PKO BH, mBank Hipoteczny i Pekao Bank Hipoteczny planują duże emisje listów zastawnych. Ma to zmniejszyć ich zależność od finansowania kredytów depozytami. Znacząco poprawi też strukturę pasywów, w których znajdzie się więcej zobowiązań długoterminowych. W tym roku banki rozważają jeszcze emisje o wartości 3–3,5 mld zł. W ten sposób zamknęłyby 2016 r. emisjami o wartości 4,5–5 mld zł, zdecydowanie największymi w historii naszego rynku. Od początku tego roku wyemitowano w Polsce listy zastawne warte łącznie już 1,53 mld zł, czyli nieco więcej niż w całym 2015 r. (1,48 mld zł)
Są zainteresowani
– W Polsce jest popyt na listy zastawne. W samym II kwartale tego roku ich sprzedaż wyniosła 1,15 mld zł. To najlepszy kwartał w historii. Widzimy również spore zainteresowanie wśród inwestorów europejskich. Poszukują oni bezpiecznych instrumentów i cenią wciąż wyraźnie dodatnie rentowności w Polsce – mówi Rafał Kozłowski, prezes PKO Banku Hipotecznego.

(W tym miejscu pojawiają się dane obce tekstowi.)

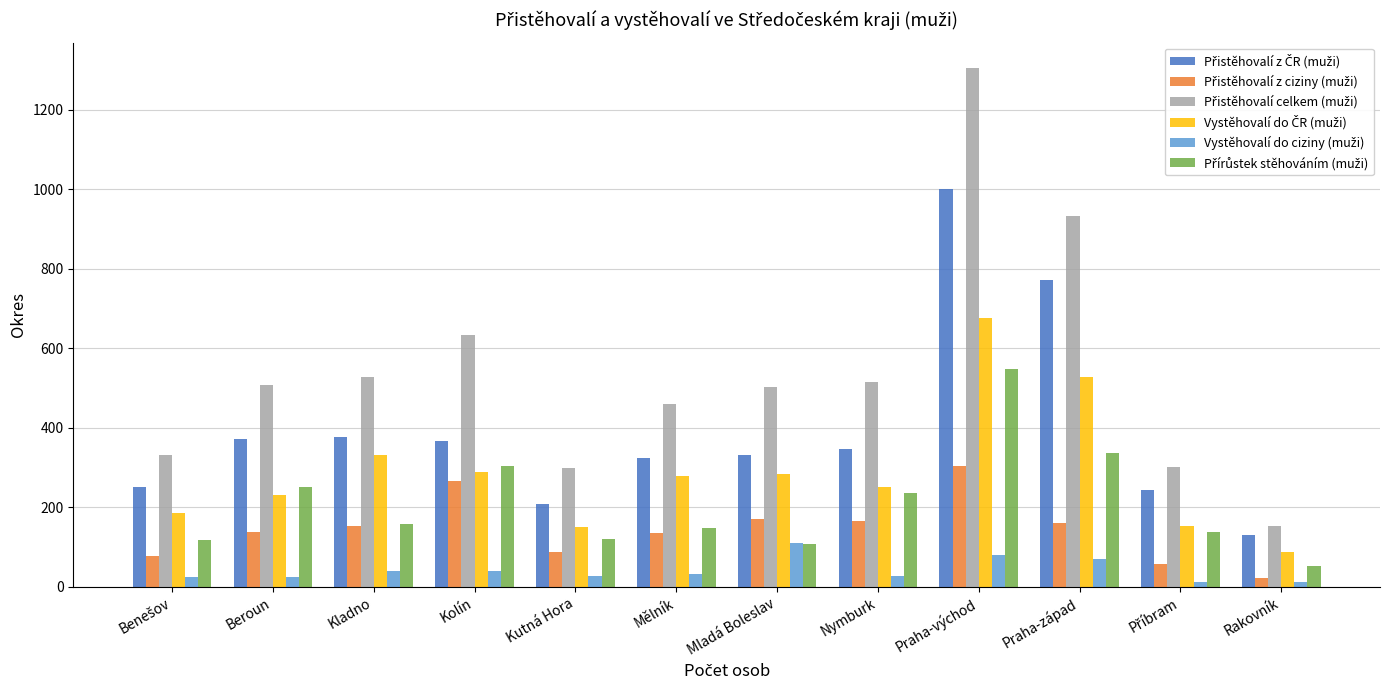

At how many categories does at least one series exceed 414?

8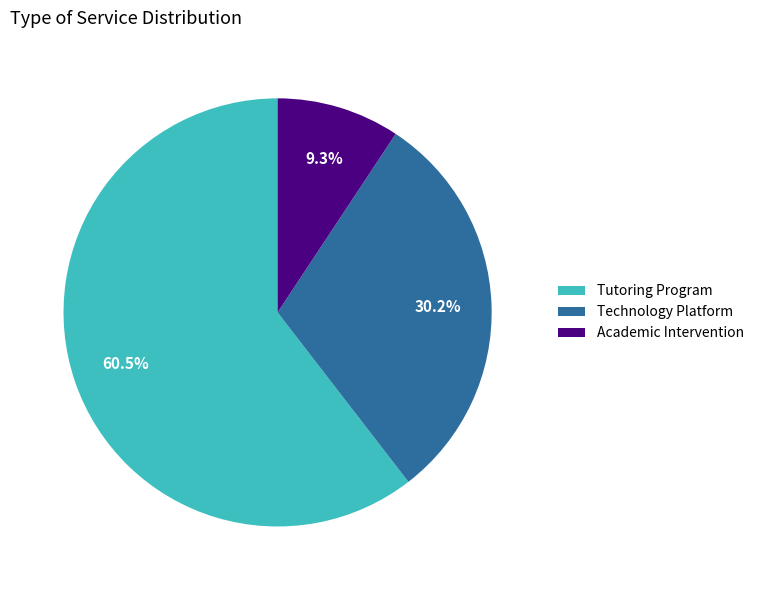

Which slice is the smallest?

Academic Intervention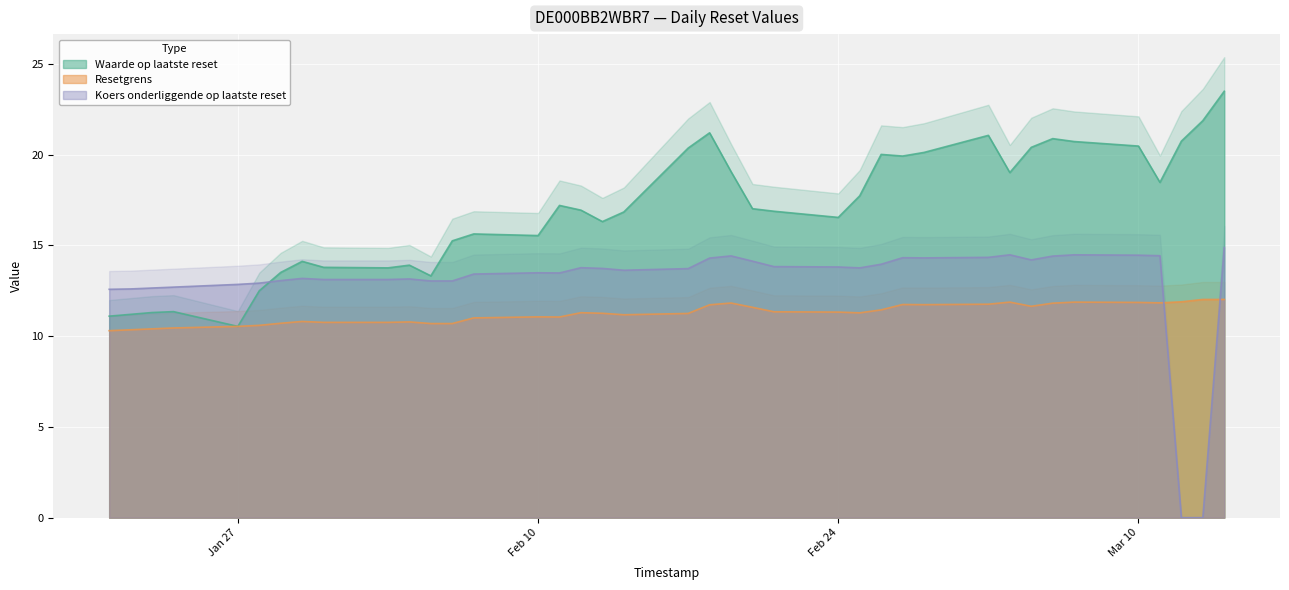

What is the lowest value of the Waarde op laatste reset series?

10.5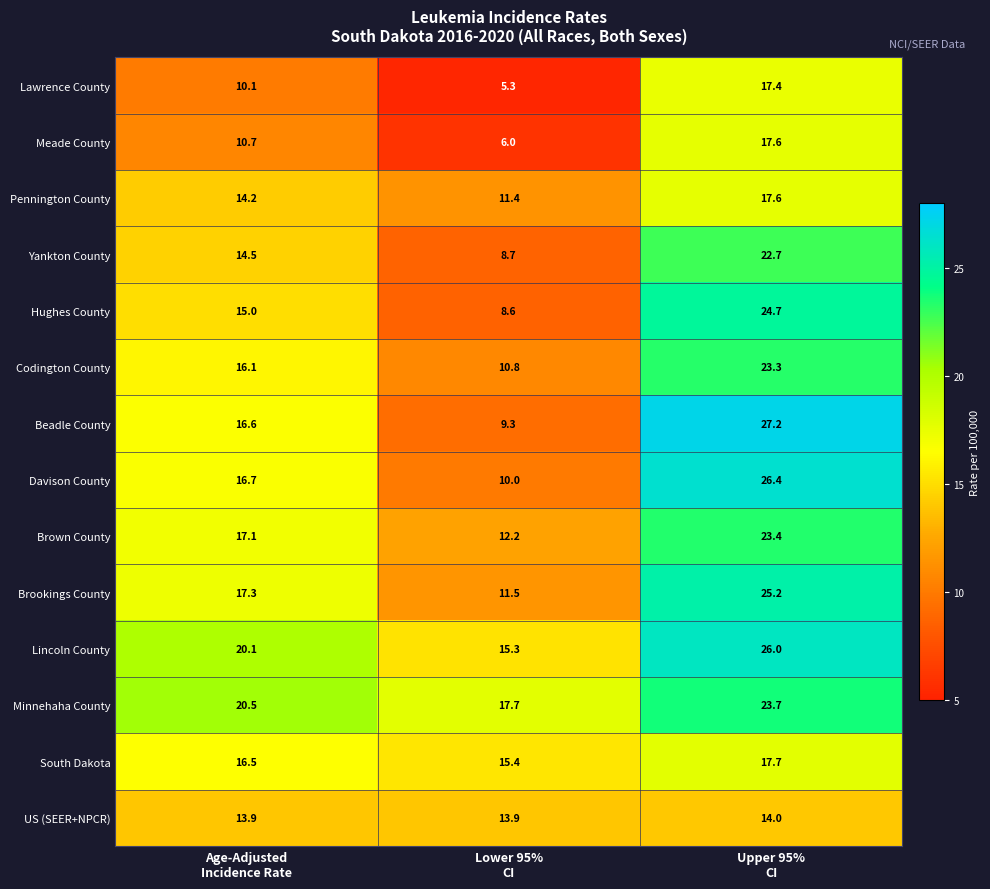

Which series has the largest total across all categories?

Minnehaha County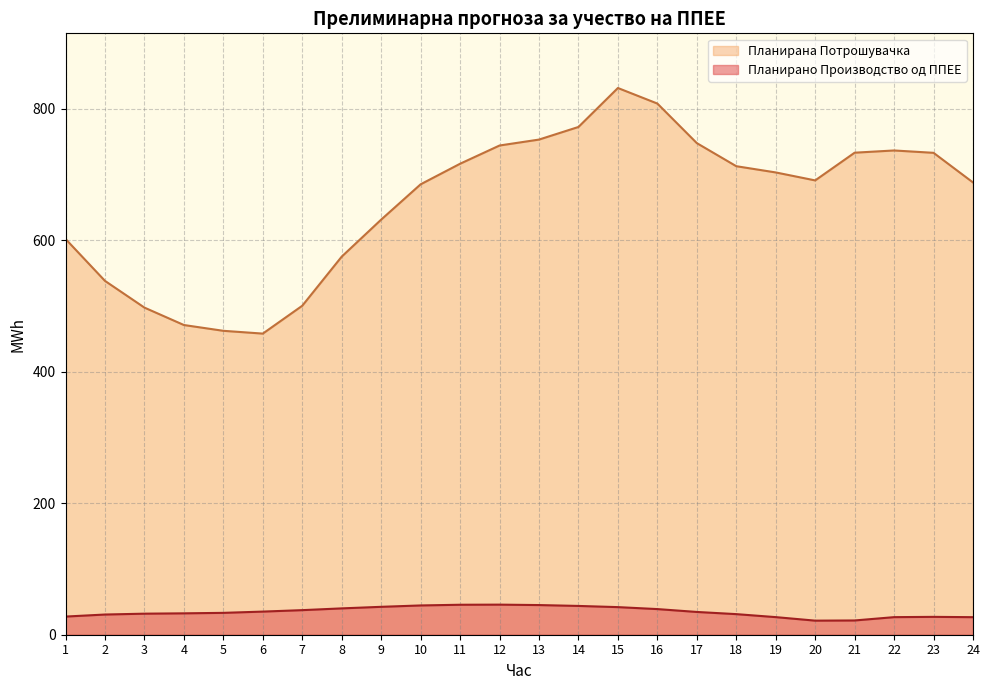

List the labels in order of Планирана Потрошувачка value, smallest first.

6, 5, 4, 3, 7, 2, 8, 1, 9, 10, 24, 20, 19, 18, 11, 23, 21, 22, 12, 17, 13, 14, 16, 15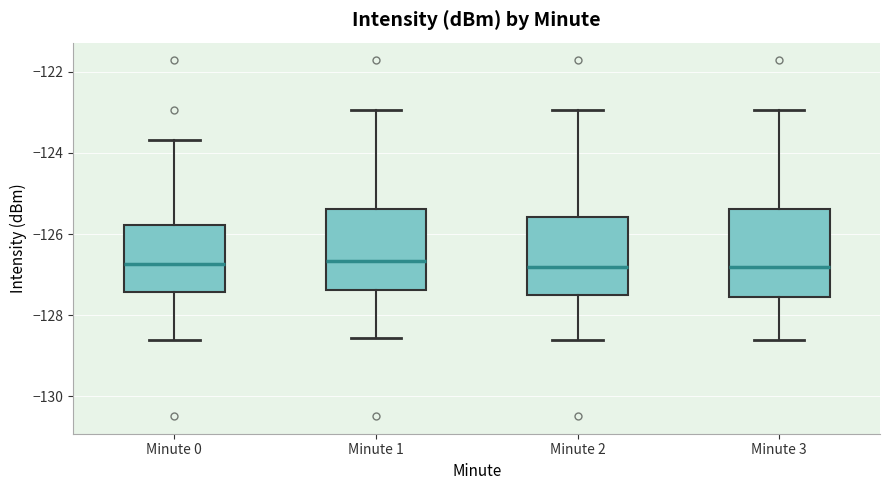

Reading left to right, transcribe this box plot: for each box, give where its median line is, the range the box spans, and where its two whiskers end, as read against the y-axis. The values are not printed on the chart, so give them approximately, as read against the axis.

Minute 0: median -126.8, box -127.4 to -125.8, whiskers -128.6 to -123.6
Minute 1: median -126.6, box -127.4 to -125.4, whiskers -128.6 to -123.0
Minute 2: median -126.8, box -127.6 to -125.6, whiskers -128.6 to -123.0
Minute 3: median -126.8, box -127.6 to -125.4, whiskers -128.6 to -123.0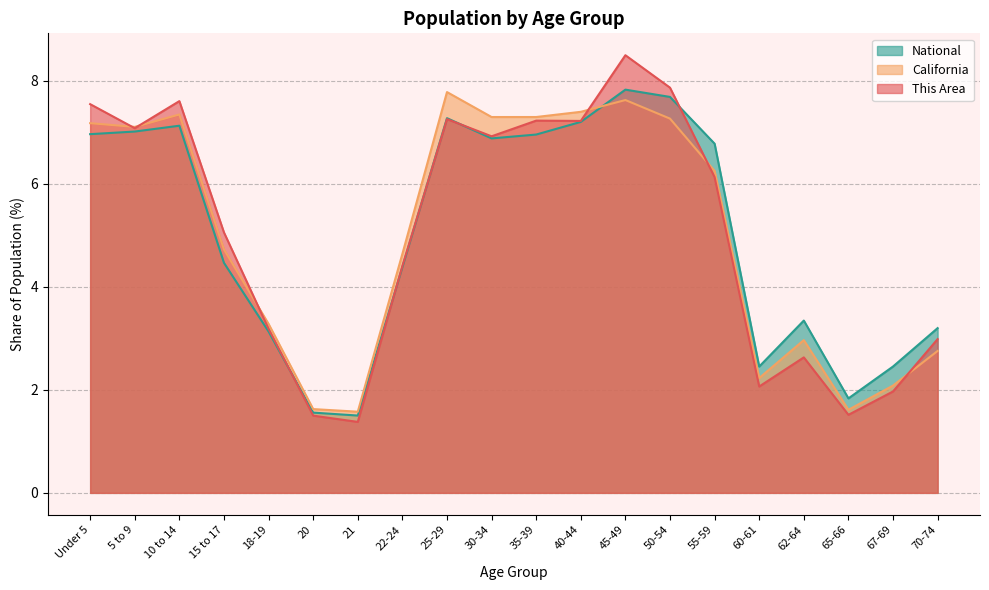

Where does the National series first go above 6?

Under 5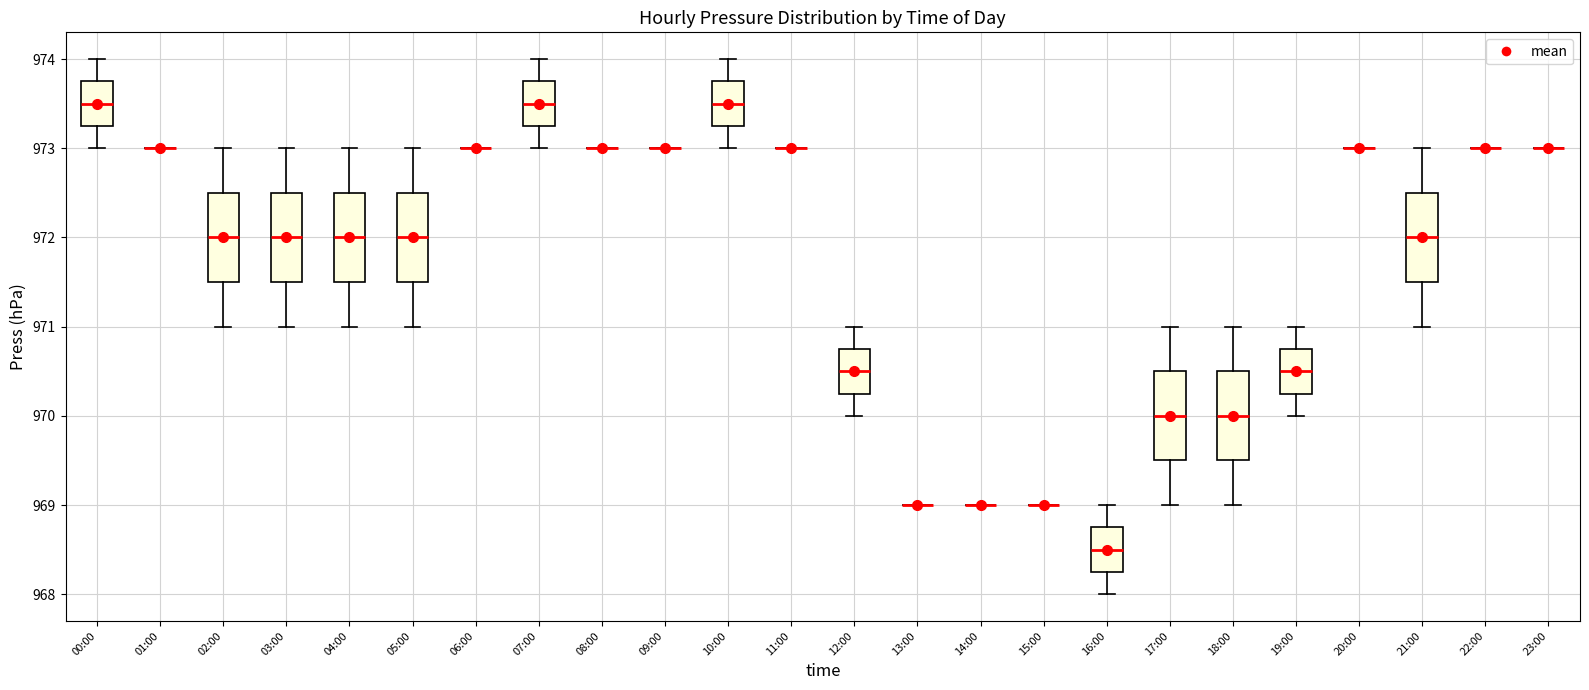

Reading left to right, transcribe this box plot: for each box, give where its median line is, the range the box spans, and where its two whiskers end, as read against the y-axis. The values are not printed on the chart, so give them approximately, as read against the axis.

00:00: median 973.5, box 973.3 to 973.8, whiskers 973.0 to 974.0
01:00: box collapsed to a line at 973.0, whiskers 973.0 to 973.0
02:00: median 972.0, box 971.5 to 972.5, whiskers 971.0 to 973.0
03:00: median 972.0, box 971.5 to 972.5, whiskers 971.0 to 973.0
04:00: median 972.0, box 971.5 to 972.5, whiskers 971.0 to 973.0
05:00: median 972.0, box 971.5 to 972.5, whiskers 971.0 to 973.0
06:00: box collapsed to a line at 973.0, whiskers 973.0 to 973.0
07:00: median 973.5, box 973.3 to 973.8, whiskers 973.0 to 974.0
08:00: box collapsed to a line at 973.0, whiskers 973.0 to 973.0
09:00: box collapsed to a line at 973.0, whiskers 973.0 to 973.0
10:00: median 973.5, box 973.3 to 973.8, whiskers 973.0 to 974.0
11:00: box collapsed to a line at 973.0, whiskers 973.0 to 973.0
12:00: median 970.5, box 970.3 to 970.8, whiskers 970.0 to 971.0
13:00: box collapsed to a line at 969.0, whiskers 969.0 to 969.0
14:00: box collapsed to a line at 969.0, whiskers 969.0 to 969.0
15:00: box collapsed to a line at 969.0, whiskers 969.0 to 969.0
16:00: median 968.5, box 968.3 to 968.8, whiskers 968.0 to 969.0
17:00: median 970.0, box 969.5 to 970.5, whiskers 969.0 to 971.0
18:00: median 970.0, box 969.5 to 970.5, whiskers 969.0 to 971.0
19:00: median 970.5, box 970.3 to 970.8, whiskers 970.0 to 971.0
20:00: box collapsed to a line at 973.0, whiskers 973.0 to 973.0
21:00: median 972.0, box 971.5 to 972.5, whiskers 971.0 to 973.0
22:00: box collapsed to a line at 973.0, whiskers 973.0 to 973.0
23:00: box collapsed to a line at 973.0, whiskers 973.0 to 973.0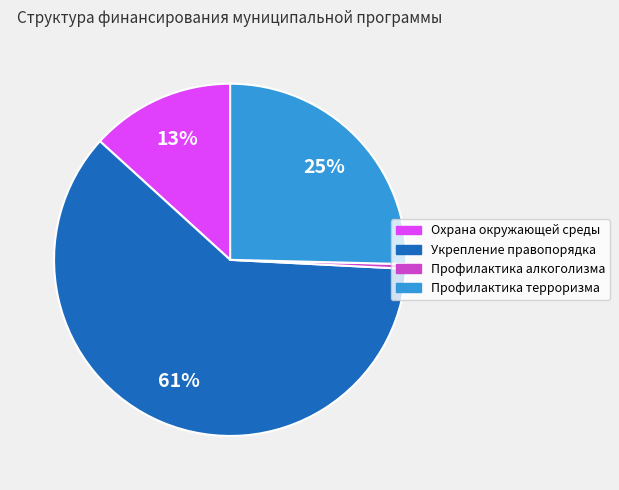

To the nearest percent, what is the average slice percentage?

25%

PKO BH, najmłodszy gracz na tym rynku, wyemitował w czerwcu i kwietniu papiery warte po 500 mln zł. – Teraz przygotowujemy się do transzy w euro. Będziemy gotowi do przeprowadzenia emisji dedykowanej inwestorom zagranicznym na przełomie III i IV kwartału tego roku. Powinna ona mieć wartość co najmniej 500 mln euro – wskazuje Kozłowski.
Ostateczna decyzja, czy bank wyjdzie na rynek z tą ofertą, będzie zależała głównie od nastrojów na rynku oraz zaplanowanej na 9 września rewizji przez agencję Moody's ratingu Polski i tzw. country ceilingu (wyznacza najwyższy możliwy rating papierów emitowanych przez podmioty z danego państwa). Po ewentualnej emisji bank zapowiada gotowość do kolejnych, nawet w IV kwartale tego roku.
Najbardziej aktywny na tym rynku jest największy bank hipoteczny w Polsce, czyli mBank Hipoteczny, który od 2010 r. uplasował listy zastawne warte łącznie nieco ponad 4 mld zł i już prawie 60 proc. jego kredytów jest finansowanych w ten sposób. Kolejną emisję planuje przeprowadzić jesienią.